We can only speculate that the P Wong paintings were actually mass produced in a warehouse somewhere in California as depicted on magazine shows such as 20-20 or 60 Minutes many years ago.
Attractive nocturne. Probably was mass produced, what I call sofa art, sized to fit on the wall over a sofa. P. Wong may, or may not, have been an actual person. Probably not. There were numerous fictitious artists during this period whose names appeared on mass produced art, i.e., Burnett, etc., some with extensive fictional biographies, like Robert Cox.
There were a lot of these painting factories in Mexico and the U.S., which were later replaced by factories in Hong Kong and Taiwan and finally in China where, the last time I checked, the bulk of sofa art comes from today.

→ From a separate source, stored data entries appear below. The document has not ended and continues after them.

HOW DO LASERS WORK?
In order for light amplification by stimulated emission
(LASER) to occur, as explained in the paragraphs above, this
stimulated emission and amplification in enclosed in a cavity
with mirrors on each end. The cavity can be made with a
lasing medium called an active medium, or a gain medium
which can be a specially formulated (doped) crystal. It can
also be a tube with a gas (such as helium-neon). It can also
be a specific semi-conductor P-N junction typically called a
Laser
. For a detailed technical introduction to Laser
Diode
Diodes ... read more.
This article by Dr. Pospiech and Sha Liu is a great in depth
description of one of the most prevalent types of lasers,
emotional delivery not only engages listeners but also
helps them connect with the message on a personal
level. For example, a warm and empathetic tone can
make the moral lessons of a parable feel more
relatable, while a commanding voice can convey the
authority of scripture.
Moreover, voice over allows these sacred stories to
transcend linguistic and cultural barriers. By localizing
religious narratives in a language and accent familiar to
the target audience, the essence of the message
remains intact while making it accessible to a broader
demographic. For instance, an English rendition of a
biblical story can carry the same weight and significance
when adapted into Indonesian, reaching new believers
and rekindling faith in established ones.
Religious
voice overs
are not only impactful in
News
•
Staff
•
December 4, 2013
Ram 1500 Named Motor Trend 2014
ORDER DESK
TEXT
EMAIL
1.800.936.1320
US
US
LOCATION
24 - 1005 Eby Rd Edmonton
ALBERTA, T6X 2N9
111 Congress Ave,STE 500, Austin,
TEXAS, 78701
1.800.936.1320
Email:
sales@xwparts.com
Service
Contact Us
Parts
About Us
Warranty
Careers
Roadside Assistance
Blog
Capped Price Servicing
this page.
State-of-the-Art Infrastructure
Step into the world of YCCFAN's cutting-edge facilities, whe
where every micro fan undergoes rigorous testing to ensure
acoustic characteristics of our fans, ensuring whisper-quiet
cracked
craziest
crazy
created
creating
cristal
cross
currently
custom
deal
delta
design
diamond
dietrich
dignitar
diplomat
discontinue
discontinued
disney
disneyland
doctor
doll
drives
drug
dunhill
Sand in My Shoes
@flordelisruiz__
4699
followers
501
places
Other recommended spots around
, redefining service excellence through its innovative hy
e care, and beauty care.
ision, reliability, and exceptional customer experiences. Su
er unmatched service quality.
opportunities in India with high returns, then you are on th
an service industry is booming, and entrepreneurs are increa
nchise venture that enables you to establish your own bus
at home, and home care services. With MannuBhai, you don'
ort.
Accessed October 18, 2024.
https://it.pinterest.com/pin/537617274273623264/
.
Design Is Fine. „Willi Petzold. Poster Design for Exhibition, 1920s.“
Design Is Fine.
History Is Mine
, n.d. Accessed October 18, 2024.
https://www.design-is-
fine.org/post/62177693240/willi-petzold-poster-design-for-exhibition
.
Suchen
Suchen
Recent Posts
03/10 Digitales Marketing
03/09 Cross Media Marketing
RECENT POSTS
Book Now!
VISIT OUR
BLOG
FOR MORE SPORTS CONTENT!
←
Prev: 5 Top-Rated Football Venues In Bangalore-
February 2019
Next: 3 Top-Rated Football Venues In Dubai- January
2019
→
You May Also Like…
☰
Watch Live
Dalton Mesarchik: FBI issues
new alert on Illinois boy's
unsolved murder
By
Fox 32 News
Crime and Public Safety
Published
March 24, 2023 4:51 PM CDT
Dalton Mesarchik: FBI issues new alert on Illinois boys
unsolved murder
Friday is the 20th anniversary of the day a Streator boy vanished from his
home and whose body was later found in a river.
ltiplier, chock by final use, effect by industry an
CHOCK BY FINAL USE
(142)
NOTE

All produced generic paintings.
There were a couple of legit "Tupperware" themed USAS art "factories", like Personal Preference INC., which employed actual artists who produced unique works signed by the actual artists, but they were by far the minority of the sofa art scene and probably do not deserve that title. A few of those artists went on to become successful, well known artists.
At some point, not sure when, instead of people cranking out large quantities of sofa art paintings, someone figured out who to make machines that could mass produce oil and acrylic paintings. I was in a used furniture store one day a few years ago and came across a stack of maybe a dozen paintings which were identical. If I had come across just one of them, I would have assumed that it had been made in one of these factories, AKA sweat shops. This was after I stopped collecting so, not sure how prevalent that became.